After hearing about these horses I started to work on teaching my own green broke horse to yield its legs when somethig is wrapped around them. This is a horse that I am breaking myself. Right now I can lead him by wrapping a rope around any one of his legs and pulling. Actually we turned it into a fun game.
I have another green broke horse that my trainer started this spring. He doesn't lead with a rope wrapped around his leg, but he will not pull his leg away or panic either. I found out that my trainer had "sacked him out" on the rope around the leg . . . before he ever put him under saddle. 'nuther words, he spent a lot of time working on bomb proofing the horse before he climbed up on his back and rode him. He will also walk over a plastic bag or tarp. He will also cross water, jump or walk over a log, stand quietly while a deer crosses his path on the trail, and generally do anything that you would expect of a bomb proof horse.
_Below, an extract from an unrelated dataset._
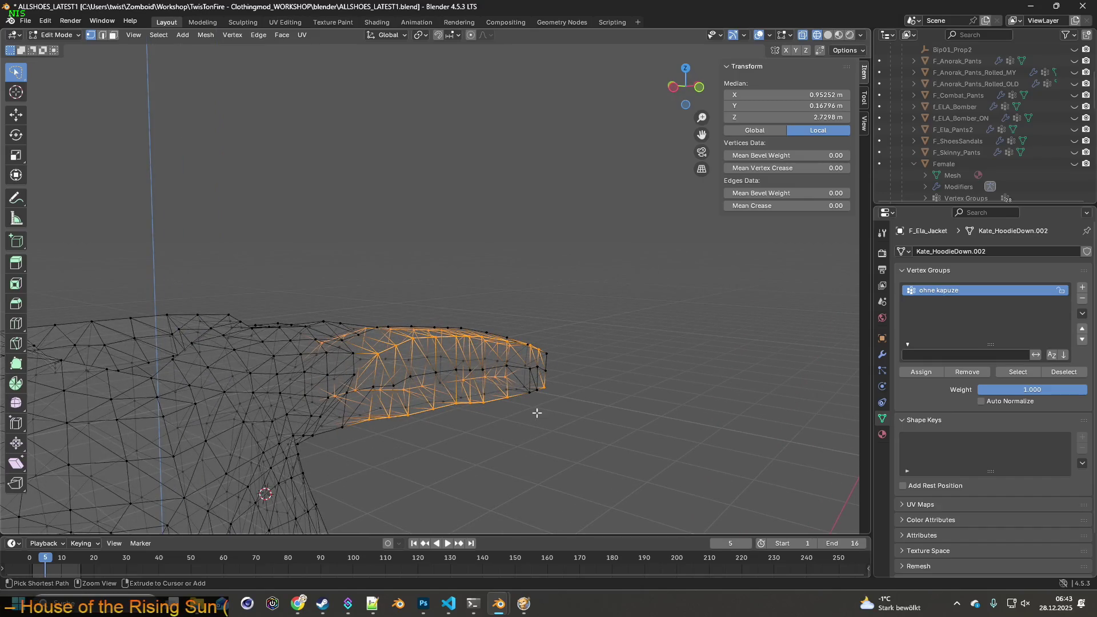
drag(552, 410, 245, 353)
scroll(up, 3)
The show trainers in this area don't expose a horse to any of those things when they "break a young horse for the show ring." All they see is the riding arena. In fact usually by the time the horse is 5 or 6 years old, they are ring sour. The trainers that do not destroy a young horse's spirit are far and few between in my neck of the woods.
OTOH, a lot of the english pony clubbers and hunt club horses appear to be pretty bomb proof. But again we are talking about youth mounts that have been around the block for over a decade.
I agree with you about the really good ones. But to be really good, they have to be really well trained. Unfortunately we have a lack of really good trainers in this area and a lot of pretenders.
Tom Bloomer
kclifton
10-17-2005, 02:36 PM
Thought I would post a follow up of the injury to my mare's hoof. She has shown no lameness since we put the first set of shoes on. she has been shod every 5-6 weeks since the injury occured. So far so good!
Hoof seems to be growing back quite smoothly.
I have added some pictures. The original injury, the hoof after cutting off the flap and the last pic is of the hoof right before the third shoeing.
No laminitis - however, we noticed that the right rear hoof was cracking on each side of the toe, the exact location where this hoof split and ripped upward - even with shoes.
We are in a drought - which is unusual here. All of our horses are showing up with more cracks and splits - even with regular trimming.